_Assigned task:_
Take every line from the records below that includes the word "visioen".

==============================

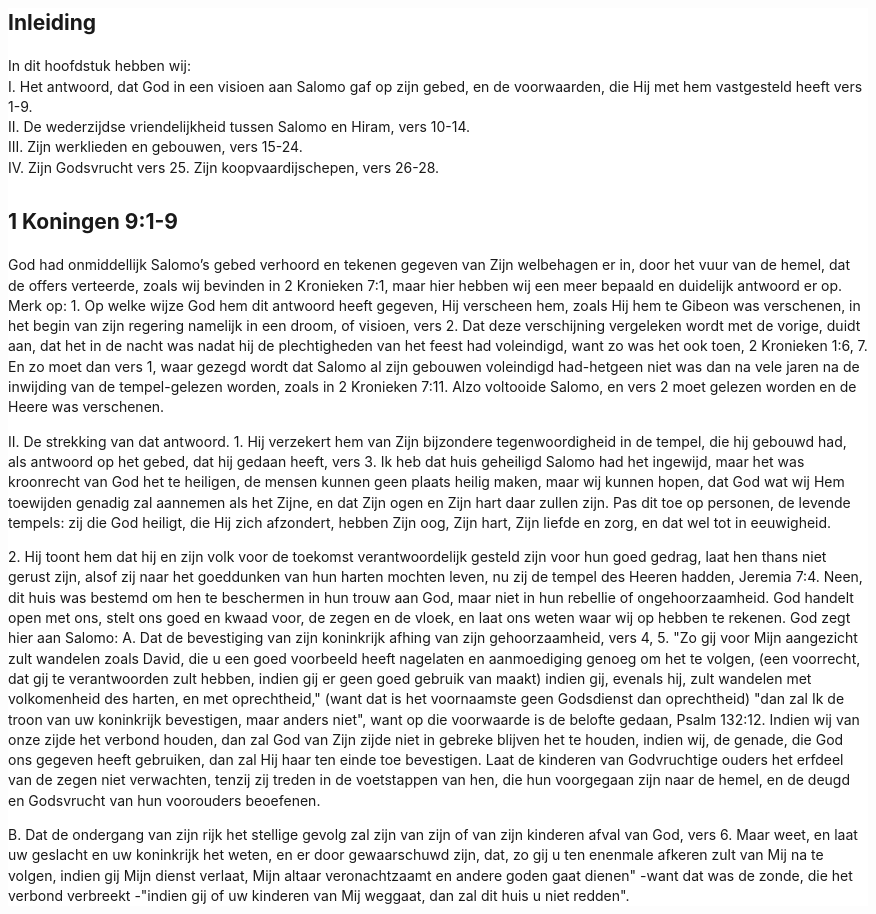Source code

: ## Inleiding

In dit hoofdstuk hebben wij:  
I. Het antwoord, dat God in een visioen aan Salomo gaf op zijn gebed, en de voorwaarden, die Hij met hem vastgesteld heeft vers 1-9.  
II. De wederzijdse vriendelijkheid tussen Salomo en Hiram, vers 10-14.  
III. Zijn werklieden en gebouwen, vers 15-24.  
IV. Zijn Godsvrucht vers 25. Zijn koopvaardijschepen, vers 26-28.  

## 1 Koningen 9:1-9 

God had onmiddellijk Salomo’s gebed verhoord en tekenen gegeven van Zijn welbehagen er in, door het vuur van de hemel, dat de offers verteerde, zoals wij bevinden in 2 Kronieken 7:1, maar hier hebben wij een meer bepaald en duidelijk antwoord er op. 
Merk op: 
1\. Op welke wijze God hem dit antwoord heeft gegeven, Hij verscheen hem, zoals Hij hem te Gibeon was verschenen, in het begin van zijn regering namelijk in een droom, of visioen, vers 
2\. Dat deze verschijning vergeleken wordt met de vorige, duidt aan, dat het in de nacht was nadat hij de plechtigheden van het feest had voleindigd, want zo was het ook toen, 2 Kronieken 1:6, 7. En zo moet dan vers 1, waar gezegd wordt dat Salomo al zijn gebouwen voleindigd had-hetgeen niet was dan na vele jaren na de inwijding van de tempel-gelezen worden, zoals in 2 Kronieken 7:11. Alzo voltooide Salomo, en vers 2 moet gelezen worden en de Heere was verschenen.

II. De strekking van dat antwoord.
1\. Hij verzekert hem van Zijn bijzondere tegenwoordigheid in de tempel, die hij gebouwd had, als antwoord op het gebed, dat hij gedaan heeft, vers 3. Ik heb dat huis geheiligd Salomo had het ingewijd, maar het was kroonrecht van God het te heiligen, de mensen kunnen geen plaats heilig maken, maar wij kunnen hopen, dat God wat wij Hem toewijden genadig zal aannemen als het Zijne, en dat Zijn ogen en Zijn hart daar zullen zijn. Pas dit toe op personen, de levende tempels: zij die God heiligt, die Hij zich afzondert, hebben Zijn oog, Zijn hart, Zijn liefde en zorg, en dat wel tot in eeuwigheid.

2\. Hij toont hem dat hij en zijn volk voor de toekomst verantwoordelijk gesteld zijn voor hun goed gedrag, laat hen thans niet gerust zijn, alsof zij naar het goeddunken van hun harten mochten leven, nu zij de tempel des Heeren hadden, Jeremia 7:4. Neen, dit huis was bestemd om hen te beschermen in hun trouw aan God, maar niet in hun rebellie of ongehoorzaamheid. God handelt open met ons, stelt ons goed en kwaad voor, de zegen en de vloek, en laat ons weten waar wij op hebben te rekenen. God zegt hier aan Salomo: 
A. Dat de bevestiging van zijn koninkrijk afhing van zijn gehoorzaamheid, vers 4, 5. "Zo gij voor Mijn aangezicht zult wandelen zoals David, die u een goed voorbeeld heeft nagelaten en aanmoediging genoeg om het te volgen, (een voorrecht, dat gij te verantwoorden zult hebben, indien gij er geen goed gebruik van maakt) indien gij, evenals hij, zult wandelen met volkomenheid des harten, en met oprechtheid," (want dat is het voornaamste geen Godsdienst dan oprechtheid) "dan zal Ik de troon van uw koninkrijk bevestigen, maar anders niet", want op die voorwaarde is de belofte gedaan, Psalm 132:12. Indien wij van onze zijde het verbond houden, dan zal God van Zijn zijde niet in gebreke blijven het te houden, indien wij, de genade, die God ons gegeven heeft gebruiken, dan zal Hij haar ten einde toe bevestigen. Laat de kinderen van Godvruchtige ouders het erfdeel van de zegen niet verwachten, tenzij zij treden in de voetstappen van hen, die hun voorgegaan zijn naar de hemel, en de deugd en Godsvrucht van hun voorouders beoefenen.

B. Dat de ondergang van zijn rijk het stellige gevolg zal zijn van zijn of van zijn kinderen afval van God, vers 6. Maar weet, en laat uw geslacht en uw koninkrijk het weten, en er door gewaarschuwd zijn, dat, zo gij u ten enenmale afkeren zult van Mij na te volgen, indien gij Mijn dienst verlaat, Mijn altaar veronachtzaamt en andere goden gaat dienen" -want dat was de zonde, die het verbond verbreekt -"indien gij of uw kinderen van Mij weggaat, dan zal dit huis u niet redden".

==============================

_Answer space:_
I. Het antwoord, dat God in een visioen aan Salomo gaf op zijn gebed, en de voorwaarden, die Hij met hem vastgesteld heeft vers 1-9.  
1\. Op welke wijze God hem dit antwoord heeft gegeven, Hij verscheen hem, zoals Hij hem te Gibeon was verschenen, in het begin van zijn regering namelijk in een droom, of visioen, vers 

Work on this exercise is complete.